Excerpts from a letter written on May 24th, 2010
Today I bought a small container of sour cream, thinking it was yoghurt, and ate about half of it before deciding it couldn’t just be that Russian yogurt is funky in a way not unlike how Greek-style yogurt is funky. This reminded me of the time I was making dinner for my host Ralf and his five year-old son Raphael in Berlin – a nice gnocchi dish with sautéed bacon and mushrooms in what I’d intended to be a cream sauce, only I’d bought some weird soft German cheese thinking it was crème fraîche and the whole thing curdled in the most disgusting way; it tasted fine but looked awful. Poor Raphael, who is a picky eater to begin with, had a meltdown at the kitchen table and refused to eat the stuff. I couldn’t really blame him and felt bad because he got in trouble for the tantrum when it was really my fault. Oh the joys of buying dairy products abroad.
The train is remarkably empty. Perhaps because we’re just a week or two shy of tourist season or perhaps because we’re on the less popular transmanchurian line (people like seeing Mongolia more). It’s a good thing too, since it turns out my harp simply will not fit in any convenient way in a kupé class cabin. When I had the cabin to myself for the first two days, I left the harp out and played it some, but I got a bunkmate on the third day and had to store it up to the bunk above me. This train seems to travel in ¾ time.
The view out the window could be Wyoming. Plains and hills with brown, gold, and green (almost) grasses, a bit marshy in parts, with cows and sheep and goats occasionally grazing in clusters, and ill-maintained barbed-wire fences, tiny outpost towns now and again, and even the odd Russian cowboy or two. They gave me a bit of trouble at the border for bringing my harp, but not too much. The weird thing was they had to switch out all the wheels on the train when we crossed over from China – apparently the tracks are set wider apart in Russia, something to do with World War II.
Even though it is the end of May, winter is only just beginning to ease its grip on the land here; lake Baikal was a cobweb of floating ice. There are field fires everywhere, blackening the white trunks of the birch trees. The kind German/South African man in the berth next to me, who lives half of each year in rural Siberia, told me that the Russians light these fires to clear the dead leaves and grasses, since the seasonal shift between Summer and Winter is too short to allow proper decomposition. Sometimes at night the glow of the brush fires can be spectacular, and also disturbing, like how I imagine land might look during War Time.

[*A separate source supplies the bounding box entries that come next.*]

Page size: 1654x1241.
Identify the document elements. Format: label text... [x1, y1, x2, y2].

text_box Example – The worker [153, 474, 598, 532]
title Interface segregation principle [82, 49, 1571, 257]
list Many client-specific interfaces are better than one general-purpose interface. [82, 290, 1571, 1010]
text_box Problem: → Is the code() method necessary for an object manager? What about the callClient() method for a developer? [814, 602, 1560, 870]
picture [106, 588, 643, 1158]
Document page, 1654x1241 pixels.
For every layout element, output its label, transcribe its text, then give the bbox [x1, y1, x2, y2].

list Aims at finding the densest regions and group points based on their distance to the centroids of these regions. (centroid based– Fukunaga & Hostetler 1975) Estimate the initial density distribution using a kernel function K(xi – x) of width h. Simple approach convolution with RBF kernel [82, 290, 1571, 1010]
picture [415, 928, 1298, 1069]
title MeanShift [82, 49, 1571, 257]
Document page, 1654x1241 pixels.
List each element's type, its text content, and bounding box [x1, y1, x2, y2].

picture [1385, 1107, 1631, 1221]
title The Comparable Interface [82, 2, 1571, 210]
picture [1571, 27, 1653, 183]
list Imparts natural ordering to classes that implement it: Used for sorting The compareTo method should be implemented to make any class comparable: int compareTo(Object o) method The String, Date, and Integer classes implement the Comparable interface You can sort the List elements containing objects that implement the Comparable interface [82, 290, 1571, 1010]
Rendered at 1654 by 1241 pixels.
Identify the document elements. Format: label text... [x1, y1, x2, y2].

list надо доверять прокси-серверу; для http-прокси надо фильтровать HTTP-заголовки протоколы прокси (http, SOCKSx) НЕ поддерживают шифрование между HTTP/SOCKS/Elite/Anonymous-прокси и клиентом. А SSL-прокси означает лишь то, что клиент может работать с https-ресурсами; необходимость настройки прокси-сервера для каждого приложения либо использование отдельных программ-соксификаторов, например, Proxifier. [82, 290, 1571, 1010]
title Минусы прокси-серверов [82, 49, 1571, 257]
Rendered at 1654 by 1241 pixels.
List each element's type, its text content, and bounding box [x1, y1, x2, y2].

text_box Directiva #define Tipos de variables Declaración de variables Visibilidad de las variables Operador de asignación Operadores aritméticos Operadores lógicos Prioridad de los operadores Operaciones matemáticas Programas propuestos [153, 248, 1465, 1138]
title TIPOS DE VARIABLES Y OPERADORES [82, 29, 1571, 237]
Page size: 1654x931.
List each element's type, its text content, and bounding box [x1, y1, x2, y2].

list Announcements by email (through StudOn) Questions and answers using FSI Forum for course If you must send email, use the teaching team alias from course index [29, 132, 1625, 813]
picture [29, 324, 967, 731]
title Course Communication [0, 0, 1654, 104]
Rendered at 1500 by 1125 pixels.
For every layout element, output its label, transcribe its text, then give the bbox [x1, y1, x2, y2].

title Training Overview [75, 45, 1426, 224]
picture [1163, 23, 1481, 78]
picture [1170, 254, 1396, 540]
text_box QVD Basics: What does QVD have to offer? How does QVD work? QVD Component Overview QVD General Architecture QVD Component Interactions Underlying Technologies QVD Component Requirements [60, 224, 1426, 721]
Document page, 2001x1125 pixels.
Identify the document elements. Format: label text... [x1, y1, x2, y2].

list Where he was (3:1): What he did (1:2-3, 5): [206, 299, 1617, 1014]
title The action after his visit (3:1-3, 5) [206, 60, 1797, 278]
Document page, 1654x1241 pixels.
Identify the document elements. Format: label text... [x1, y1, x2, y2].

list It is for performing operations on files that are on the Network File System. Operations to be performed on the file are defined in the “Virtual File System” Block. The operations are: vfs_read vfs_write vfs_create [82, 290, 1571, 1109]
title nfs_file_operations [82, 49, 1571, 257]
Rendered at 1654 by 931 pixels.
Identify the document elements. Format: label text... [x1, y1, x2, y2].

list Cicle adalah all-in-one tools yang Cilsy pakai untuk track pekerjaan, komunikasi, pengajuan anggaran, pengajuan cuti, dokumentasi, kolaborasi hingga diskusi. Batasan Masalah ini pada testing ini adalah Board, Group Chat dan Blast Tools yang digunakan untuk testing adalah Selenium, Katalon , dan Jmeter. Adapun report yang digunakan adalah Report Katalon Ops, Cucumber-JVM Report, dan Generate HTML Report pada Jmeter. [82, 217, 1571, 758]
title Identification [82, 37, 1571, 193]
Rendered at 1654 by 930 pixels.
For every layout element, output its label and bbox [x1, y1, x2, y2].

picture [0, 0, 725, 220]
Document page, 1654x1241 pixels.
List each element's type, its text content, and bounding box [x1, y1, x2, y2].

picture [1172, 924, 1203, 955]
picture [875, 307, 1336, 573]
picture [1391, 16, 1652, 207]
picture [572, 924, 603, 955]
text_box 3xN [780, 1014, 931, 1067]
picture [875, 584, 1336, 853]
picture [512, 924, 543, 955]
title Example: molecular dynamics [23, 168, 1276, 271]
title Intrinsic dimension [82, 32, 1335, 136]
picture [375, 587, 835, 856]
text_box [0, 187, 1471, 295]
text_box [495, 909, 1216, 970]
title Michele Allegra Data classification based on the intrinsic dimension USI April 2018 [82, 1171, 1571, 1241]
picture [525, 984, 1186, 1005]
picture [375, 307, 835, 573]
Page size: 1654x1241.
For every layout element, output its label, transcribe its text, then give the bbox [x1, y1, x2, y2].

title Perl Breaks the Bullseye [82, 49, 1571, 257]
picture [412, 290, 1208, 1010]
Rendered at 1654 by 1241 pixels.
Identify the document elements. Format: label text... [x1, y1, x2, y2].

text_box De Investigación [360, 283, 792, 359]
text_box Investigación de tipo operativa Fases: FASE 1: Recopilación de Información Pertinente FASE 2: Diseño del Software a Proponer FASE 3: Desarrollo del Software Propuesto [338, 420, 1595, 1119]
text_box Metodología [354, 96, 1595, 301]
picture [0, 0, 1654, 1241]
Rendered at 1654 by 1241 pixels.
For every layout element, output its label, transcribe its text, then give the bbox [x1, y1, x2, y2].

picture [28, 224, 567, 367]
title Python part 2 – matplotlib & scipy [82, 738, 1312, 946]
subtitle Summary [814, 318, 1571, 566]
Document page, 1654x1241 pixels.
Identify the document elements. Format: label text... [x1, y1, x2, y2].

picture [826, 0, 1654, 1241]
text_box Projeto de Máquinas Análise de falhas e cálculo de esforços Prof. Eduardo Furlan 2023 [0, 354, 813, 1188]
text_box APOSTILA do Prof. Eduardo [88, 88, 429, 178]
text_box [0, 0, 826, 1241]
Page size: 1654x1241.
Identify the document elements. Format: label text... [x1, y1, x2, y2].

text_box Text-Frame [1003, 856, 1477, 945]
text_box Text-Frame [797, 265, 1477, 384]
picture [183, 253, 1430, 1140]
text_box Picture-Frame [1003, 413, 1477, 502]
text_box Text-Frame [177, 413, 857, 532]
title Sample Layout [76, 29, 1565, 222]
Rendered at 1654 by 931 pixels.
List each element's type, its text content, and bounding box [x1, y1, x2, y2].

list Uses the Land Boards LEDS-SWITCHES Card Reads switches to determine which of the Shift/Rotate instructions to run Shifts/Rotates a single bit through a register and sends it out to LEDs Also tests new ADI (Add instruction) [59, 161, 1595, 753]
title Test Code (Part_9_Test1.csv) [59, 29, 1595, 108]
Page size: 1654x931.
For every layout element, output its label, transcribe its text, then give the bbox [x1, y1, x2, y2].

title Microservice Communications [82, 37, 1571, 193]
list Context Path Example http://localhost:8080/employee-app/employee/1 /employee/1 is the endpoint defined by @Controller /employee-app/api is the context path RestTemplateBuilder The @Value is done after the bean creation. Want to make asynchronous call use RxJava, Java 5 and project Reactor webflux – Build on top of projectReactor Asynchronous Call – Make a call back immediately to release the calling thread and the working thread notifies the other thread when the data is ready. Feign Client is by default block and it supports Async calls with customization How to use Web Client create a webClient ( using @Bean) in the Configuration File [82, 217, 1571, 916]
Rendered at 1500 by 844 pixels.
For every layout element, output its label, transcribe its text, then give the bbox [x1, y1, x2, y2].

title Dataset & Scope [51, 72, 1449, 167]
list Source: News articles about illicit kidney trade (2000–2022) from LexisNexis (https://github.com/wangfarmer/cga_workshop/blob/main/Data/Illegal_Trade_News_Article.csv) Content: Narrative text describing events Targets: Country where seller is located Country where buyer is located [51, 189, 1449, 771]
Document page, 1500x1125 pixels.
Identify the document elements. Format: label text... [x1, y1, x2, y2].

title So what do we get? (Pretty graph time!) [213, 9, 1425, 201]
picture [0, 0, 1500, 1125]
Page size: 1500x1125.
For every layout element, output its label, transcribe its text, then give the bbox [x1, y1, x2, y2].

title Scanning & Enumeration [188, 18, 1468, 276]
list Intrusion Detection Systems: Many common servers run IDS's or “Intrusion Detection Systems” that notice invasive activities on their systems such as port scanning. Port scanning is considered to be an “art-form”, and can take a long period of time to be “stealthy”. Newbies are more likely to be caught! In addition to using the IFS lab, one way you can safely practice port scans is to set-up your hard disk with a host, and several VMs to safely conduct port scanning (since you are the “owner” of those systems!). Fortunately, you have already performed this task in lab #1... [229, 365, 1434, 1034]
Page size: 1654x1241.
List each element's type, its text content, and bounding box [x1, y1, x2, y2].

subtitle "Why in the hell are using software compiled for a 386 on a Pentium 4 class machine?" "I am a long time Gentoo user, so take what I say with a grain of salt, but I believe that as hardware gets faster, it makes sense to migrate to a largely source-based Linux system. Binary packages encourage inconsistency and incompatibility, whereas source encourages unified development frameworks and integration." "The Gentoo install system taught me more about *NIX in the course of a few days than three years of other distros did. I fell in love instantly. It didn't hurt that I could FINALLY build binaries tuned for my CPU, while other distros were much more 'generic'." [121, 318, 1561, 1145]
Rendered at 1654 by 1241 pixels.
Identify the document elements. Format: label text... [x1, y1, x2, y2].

My bunkmate is a kind-faced Chinese man. He doesn’t speak English and I hardly know any Chinese, so we can’t really talk, but we share our bags of nuts and dried fruit and can manage some basic friendly communication via gesticulations and context. I wonder what it will be like when I get back to the United States and can understand everything that is being said around me – snippits of conversations in the park or on the street. I wonder if it will be overwhelming. Not long now. I’ll be back July 30th.